Par Bertrand Laurioz, Président du Groupe ADLPerformance

Tribune. La crise du Covid-19 a lancé dans les entreprises, et dans la société, un vif débat sur le télétravail. Suite au confinement forcé, les lignes ont bougé, et ce sujet est maintenant en cours de discussion dans presque toutes les entreprises de « bureaux ».

Comme pour tout mouvement rapide, les prises de position de chacun face au télétravail massif ne sont pas stabilisées et peuvent parfois être surprenantes : les syndicats sont souvent réticents, sentant que cela nuit au collectif (donc à la solidarité et à la lutte), les salariés sont majoritairement pour (pour économiser du temps de transport et faciliter leur vie, à condition que les enfants, eux, ne télé-étudient pas et soient bien à l’école !), les patrons sont partagés, les plus motivés ayant probablement une arrière-pensée d’économie sur les loyers voire de réduction des effectifs à court ou moyen terme.

Il est probable qu’une solution stable finisse par émerger, qui deviendra une sorte de « norme » dans le monde post-covid. Il est trop tôt pour prendre une décision définitive.

Il est difficile de prévoir ce que sera ce modèle d’équilibre. Il contiendra certainement une plus forte part de télétravail, et c’est une bonne chose, pour les salariés et pour la planète ; mais pour le bien commun, il semble que les éléments suivants doivent également être pris en compte avant d’opter de façon définitive pour du télétravail massif.

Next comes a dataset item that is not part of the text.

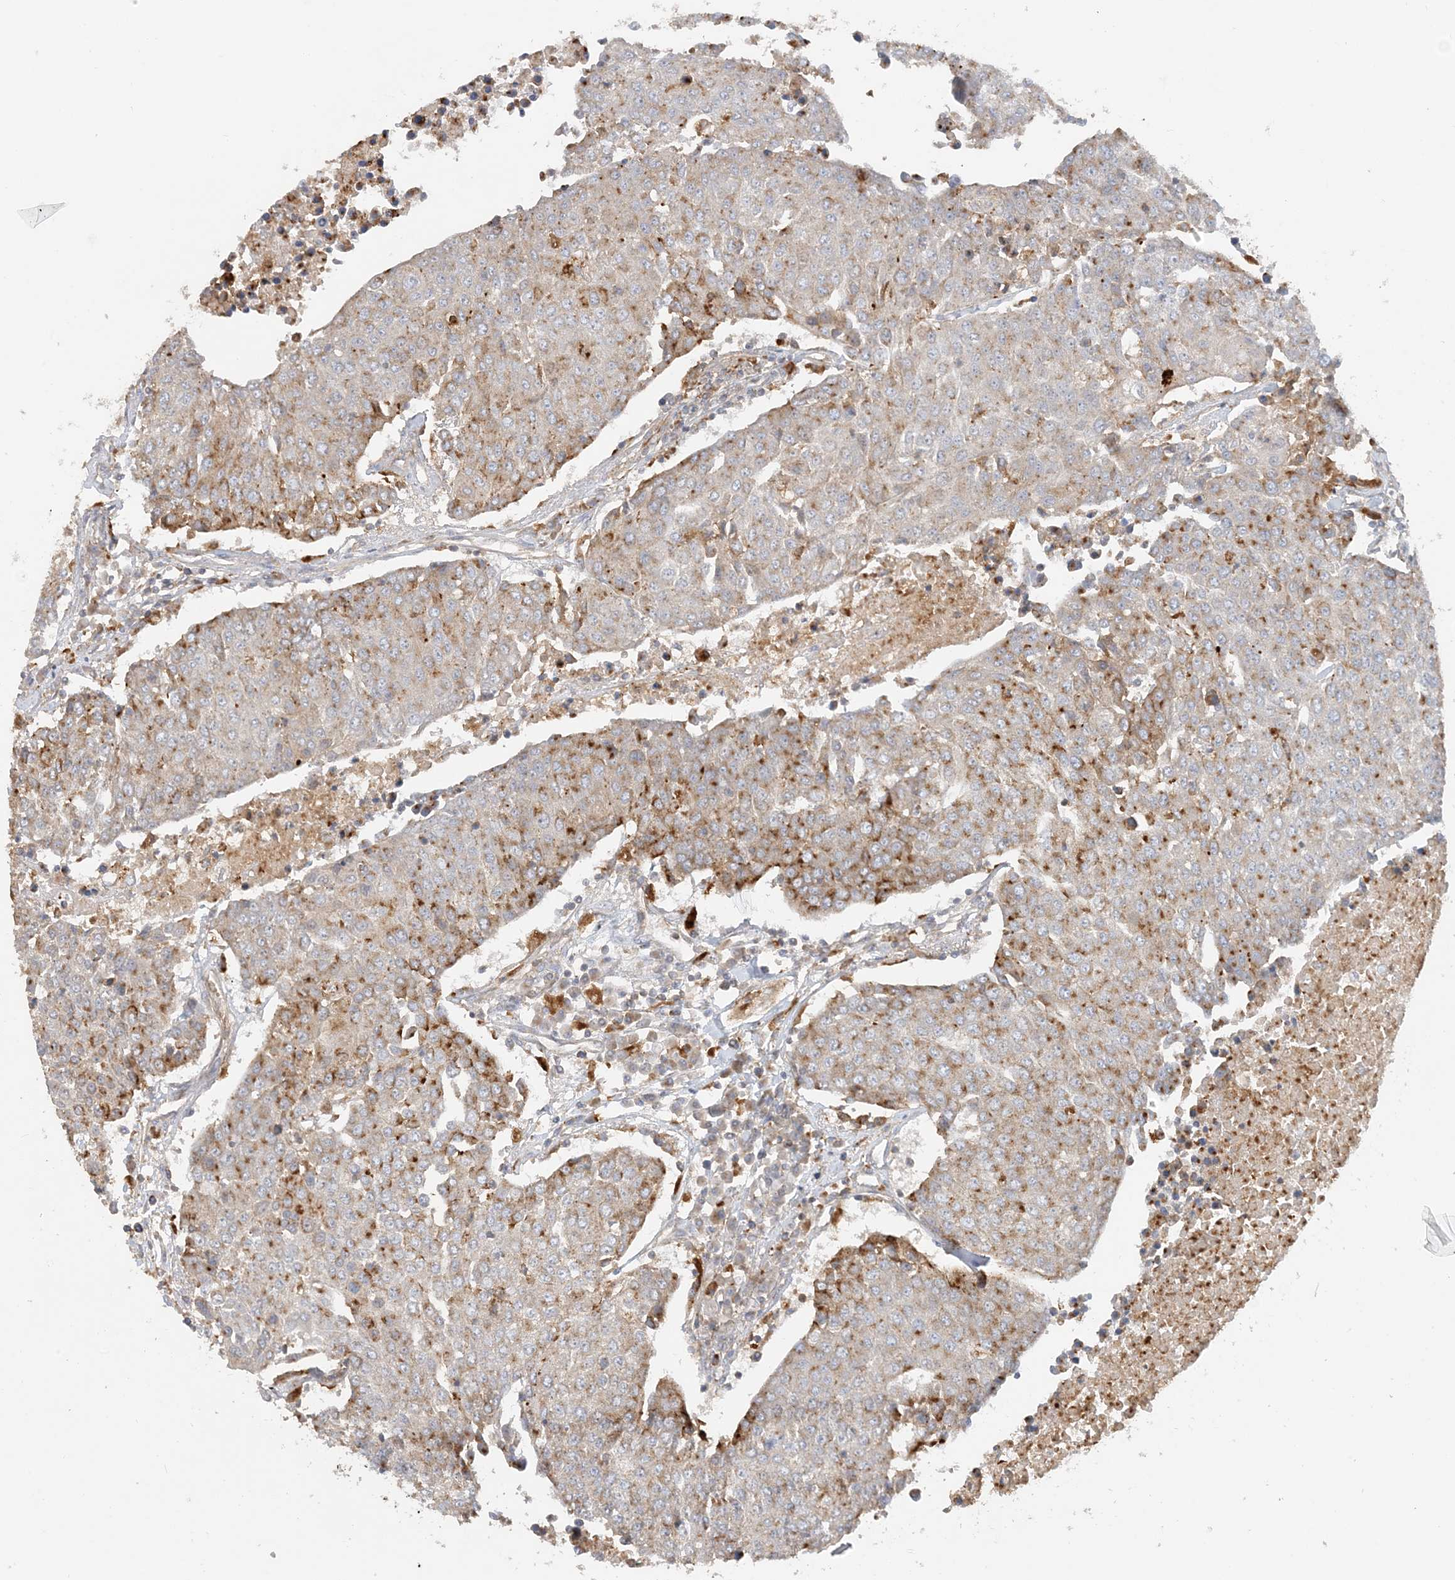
{"staining": {"intensity": "moderate", "quantity": ">75%", "location": "cytoplasmic/membranous"}, "tissue": "urothelial cancer", "cell_type": "Tumor cells", "image_type": "cancer", "snomed": [{"axis": "morphology", "description": "Urothelial carcinoma, High grade"}, {"axis": "topography", "description": "Urinary bladder"}], "caption": "Protein analysis of urothelial cancer tissue demonstrates moderate cytoplasmic/membranous staining in approximately >75% of tumor cells.", "gene": "SPPL2A", "patient": {"sex": "female", "age": 85}}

  • Ce n’est pas qu’une question d’efficacité. Mêmes les plus réticents doivent maintenant admettre qu’il est possible de réaliser la plus grande partie des tâches journalières à distance, grâce aux moyens modernes et à l’accélération de la digitalisation. Ce point est probablement réglé, l’efficacité ne sera pas le point bloquant du télétravail.
  • L’entreprise a un rôle de socialisation. Il serait cynique et dangereux de limiter l’entreprise à une liste de tâches à réaliser par des salariés. Une entreprise est une communauté de personnes, ayant un projet commun, ayant une culture commune. C’est une opportunité majeure de vie sociale, de sens, et de découvertes de personnes différentes. Participer à un projet collectif est une source d’inclusion et de sens pour beaucoup d’entre nous.
  • La solidarité naît de l’interaction. Notre monde post 1945 est bâti sur un modèle social protecteur, permettant un certain équilibre des rapports de force entre employés et employeurs. Les salariés ont des représentants, qui connaissent l’entreprise et sont des interlocuteurs légitimes du management. Un monde de télétravailleurs risque de devenir un monde où le salarié est réduit à sa tâche productive, n’est plus solidaire de ses collègues, et cela va accélérer une « uberisation du travail », avec de plus en plus d’auto-entrepreneurs facturant les entreprises. Nous en connaissons les impacts, il n’est pas certain que ce monde soit celui dont nous voulons.
  • Comment garder l’emploi en France ? Une autre conséquence possible d’un télétravail massif est le risque de délocalisation. Nous avons vu par exemple dans les dernières décennies un transfert massif des prestations de développement informatique vers l’Inde notamment. C’était à l’époque les seules prestations réalisables à distance, et la demande était tellement forte que cela n’avait pas d’impact social en France. Si la plupart des métiers tertiaires sont maintenant réalisables à distance, il est certain qu’un mouvement majeur de délocalisation va se créer.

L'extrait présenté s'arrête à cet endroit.